Growing demand for its Calvin Klein and Chaps brands, coupled with strong international growth, has helped The Warnaco Group Inc to a surge in third quarter profits - but the apparel maker lowered its full-year outlook amid the global economic slowdown.

For the three months to 4 October, profit soared to $26.5m, or $0.56 per share, from $4.4m, or $0.10 per share, a year earlier. This year's figure includes $4.4m in restructuring charges.

Net revenues for the quarter rose 16% to $548.7m and gross margin increased 520 basis points to 47% of net revenues.

Operating income was $47.9m, or 9% of net revenues, versus $36.8m, or 8% of net revenues, in last year's quarter.

"Our third quarter results reflect the continuing success of our long-term strategies to grow our Calvin Klein businesses, increase our international presence and expand our direct-to-consumer initiative," said Joe Gromek, Warnaco's president and chief executive officer.

Sportswear Group revenues jumped 20% to $316.8m, driven by Calvin Klein Jeans and double digit gains in all regions.

In the Intimate Apparel Group, sales rose 14% to $200.3m, helped by the global launch of Calvin Klein Seductive Comfort and the re-launch of Calvin Klein Body products.

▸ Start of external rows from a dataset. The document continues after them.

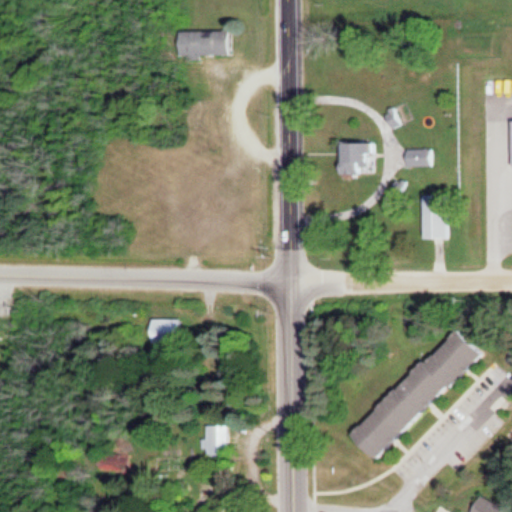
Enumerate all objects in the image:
building: (212, 43)
building: (398, 119)
road: (291, 139)
building: (366, 155)
building: (426, 156)
building: (444, 214)
road: (147, 275)
road: (403, 277)
building: (175, 329)
building: (430, 390)
road: (294, 395)
building: (221, 439)
road: (452, 442)
building: (119, 460)
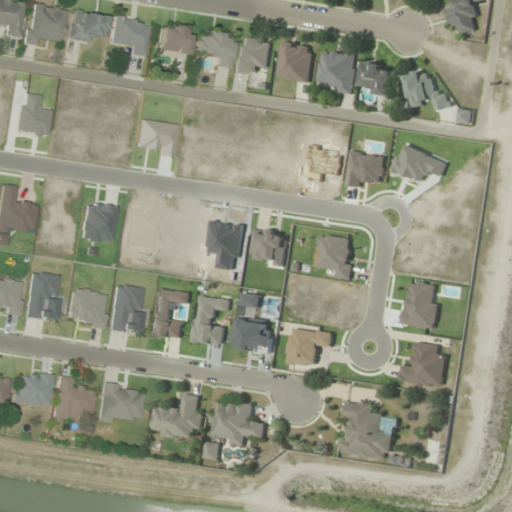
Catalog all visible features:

Swimwear Group revenues, however, were down 4% to $31.6m, which the company blamed on a shift in some Speedo shipments and marketing costs around the Olympic Games.

Gromek added: "We expect the slowdown in the global economy and the recent strengthening of the US dollar against several major currencies to have a negative near term impact on revenue growth and our bottom line."

In its full-year outlook, the company said it expects net revenues to rise 12-14% over prior-year levels - compared to earlier forecasts for a rise of 13-15%.

The negative impact from foreign currency exchange rates and an increase in the tax rate will lower earnings per share to $2.50 - $2.65, down from of the $2.80 - $2.90 predicted earlier.